**SELECTED TEXT:**
====

For a lot more information on cookie handling in Python, see the documentation for the http.cookies module.

Exercise: A server that remembers you

The starter code for this exercise is in Lesson-3/2_CookieServer.

HTTPS for security

HTTPS encryption follows a standard protocol called Transport Layer Security (TLS)

  • It keeps the connection private by encrypting everything sent over it. Only the server and browser should be able to read what’s being sent.
  • It lets the browser authenticate the server. For instance, when a user accesses https://www.udacity.com/, they can be sure that the response they’re seeing is really from Udacity’s servers and not from an impostor.
  • It helps protect the integrity of the data sent over that connection — checking that it has not been (accidentally or deliberately) modified or replaced.

How does TLS assure privacy?

The data in the TLS certificate and the server’s private key are mathematically related to each other through a system called public-key cryptography

How does TLS assure authentication?

When the browser connects to a particular server, if the TLS domain metadata doesn’t match the DNS domain, the browser will reject the certificate and put up a big scary warning to tell the user that something fishy is going on.

How does TLS assure integrity?

Every request and response sent over a TLS connection is sent with a message authentication code (MAC) that the other end of the connection can verify to make sure that the message hasn’t been altered or damaged in transit.

Other HTTP Methods

PUT for creating resources

The HTTP PUT method can be used for creating a new resources. The client sends the URI path that it wants to create, and a piece of data in the request body.

A server should respond to a PUT request with a 201 Created status code, if the PUT action completed successfully. After a successful PUT, a GET request to the same URI should return the newly created resource.

DELETE for deleting things

After a DELETE has happened successfully, further GET requests for that resource will yield 404 Not Found

PATCH for making changes

One standardized format for PATCH requests is the JSON Patch format, which expresses changes to a piece of JSON data. A different one is JSON Merge Patch.

====

**GIVEN RECORDS:**
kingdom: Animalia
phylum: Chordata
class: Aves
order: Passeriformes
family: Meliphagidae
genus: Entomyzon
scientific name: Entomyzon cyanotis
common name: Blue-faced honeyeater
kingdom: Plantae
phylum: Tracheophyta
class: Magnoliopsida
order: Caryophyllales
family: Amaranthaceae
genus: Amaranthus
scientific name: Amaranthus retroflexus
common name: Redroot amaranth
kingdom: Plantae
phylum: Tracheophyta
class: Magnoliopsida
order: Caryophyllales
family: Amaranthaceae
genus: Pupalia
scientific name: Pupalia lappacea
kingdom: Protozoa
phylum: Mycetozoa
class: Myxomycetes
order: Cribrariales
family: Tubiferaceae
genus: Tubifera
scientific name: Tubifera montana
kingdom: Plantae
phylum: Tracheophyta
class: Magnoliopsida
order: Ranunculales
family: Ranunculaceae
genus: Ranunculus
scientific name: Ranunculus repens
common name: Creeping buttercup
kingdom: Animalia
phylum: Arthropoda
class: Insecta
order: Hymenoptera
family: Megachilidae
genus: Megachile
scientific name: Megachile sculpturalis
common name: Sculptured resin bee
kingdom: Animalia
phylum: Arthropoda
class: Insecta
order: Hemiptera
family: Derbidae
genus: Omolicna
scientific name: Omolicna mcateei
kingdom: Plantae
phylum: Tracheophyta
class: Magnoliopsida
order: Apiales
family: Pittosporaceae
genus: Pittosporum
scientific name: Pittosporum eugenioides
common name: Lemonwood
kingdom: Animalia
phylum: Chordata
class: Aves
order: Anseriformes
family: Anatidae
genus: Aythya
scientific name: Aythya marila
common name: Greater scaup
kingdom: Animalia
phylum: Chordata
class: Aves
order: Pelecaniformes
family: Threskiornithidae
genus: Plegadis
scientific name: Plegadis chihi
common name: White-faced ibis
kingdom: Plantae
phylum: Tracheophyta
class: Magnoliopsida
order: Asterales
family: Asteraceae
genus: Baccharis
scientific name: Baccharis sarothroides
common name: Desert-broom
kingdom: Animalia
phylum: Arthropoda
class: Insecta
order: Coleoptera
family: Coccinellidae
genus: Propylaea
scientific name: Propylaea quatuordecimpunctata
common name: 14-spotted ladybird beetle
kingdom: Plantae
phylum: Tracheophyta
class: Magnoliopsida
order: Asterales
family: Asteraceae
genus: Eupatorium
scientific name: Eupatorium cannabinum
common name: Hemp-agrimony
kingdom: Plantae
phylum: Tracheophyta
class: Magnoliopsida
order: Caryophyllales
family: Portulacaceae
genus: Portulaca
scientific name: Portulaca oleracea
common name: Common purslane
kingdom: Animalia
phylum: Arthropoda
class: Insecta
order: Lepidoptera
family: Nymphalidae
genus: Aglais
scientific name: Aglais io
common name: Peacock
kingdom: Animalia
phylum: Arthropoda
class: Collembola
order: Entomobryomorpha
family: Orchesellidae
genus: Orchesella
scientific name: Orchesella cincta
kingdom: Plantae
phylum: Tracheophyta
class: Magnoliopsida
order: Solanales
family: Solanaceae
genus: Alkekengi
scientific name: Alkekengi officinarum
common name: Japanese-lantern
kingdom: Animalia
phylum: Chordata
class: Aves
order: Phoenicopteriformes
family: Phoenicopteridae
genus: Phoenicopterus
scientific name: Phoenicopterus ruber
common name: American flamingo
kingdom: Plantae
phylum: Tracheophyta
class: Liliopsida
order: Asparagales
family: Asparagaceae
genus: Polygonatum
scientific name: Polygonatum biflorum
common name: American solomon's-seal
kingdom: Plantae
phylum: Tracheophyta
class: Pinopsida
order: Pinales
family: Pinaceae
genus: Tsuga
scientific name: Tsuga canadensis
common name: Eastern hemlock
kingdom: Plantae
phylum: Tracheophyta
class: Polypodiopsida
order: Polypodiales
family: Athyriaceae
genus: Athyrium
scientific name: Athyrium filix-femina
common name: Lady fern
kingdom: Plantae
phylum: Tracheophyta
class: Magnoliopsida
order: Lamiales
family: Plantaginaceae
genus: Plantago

====

**EXPLORE THE MATERIAL:**
[A] Answer from the lesson notes:
(i) What status code should a server send after a PUT action completes successfully?
(ii) What is sent with every request and response over a TLS connection?
(iii) What do further GET requests for a resource yield after a successful DELETE?
[B] Decide whether each statement agrees with the lesson notes:
(i) The starter code for the cookie exercise is in Lesson-3/2_CookieServer.
(ii) When the TLS domain metadata doesn't match the DNS domain, the browser accepts the certificate and only shows a warning.
(iii) In a PUT request, the client sends the URI path it wants to create along with data in the request body.
[C] Reproduce the stretch of the lesson notes from "How does TLS assure privacy?" through "TLS assure authentication?".
The records play no part in what follows.

**ANSWER LIST:**
[A]
(i) 201 Created
(ii) A message authentication code (MAC)
(iii) 404 Not Found

[B]
(i) Yes: "The starter code for this exercise is in Lesson-3/2_CookieServer."
(ii) No: "the browser will reject the certificate and put up a big scary warning"
(iii) Yes: "The client sends the URI path that it wants to create, and a piece of data in the request body."

[C]
How does TLS assure privacy?

The data in the TLS certificate and the server’s private key are mathematically related to each other through a system called public-key cryptography

How does TLS assure authentication?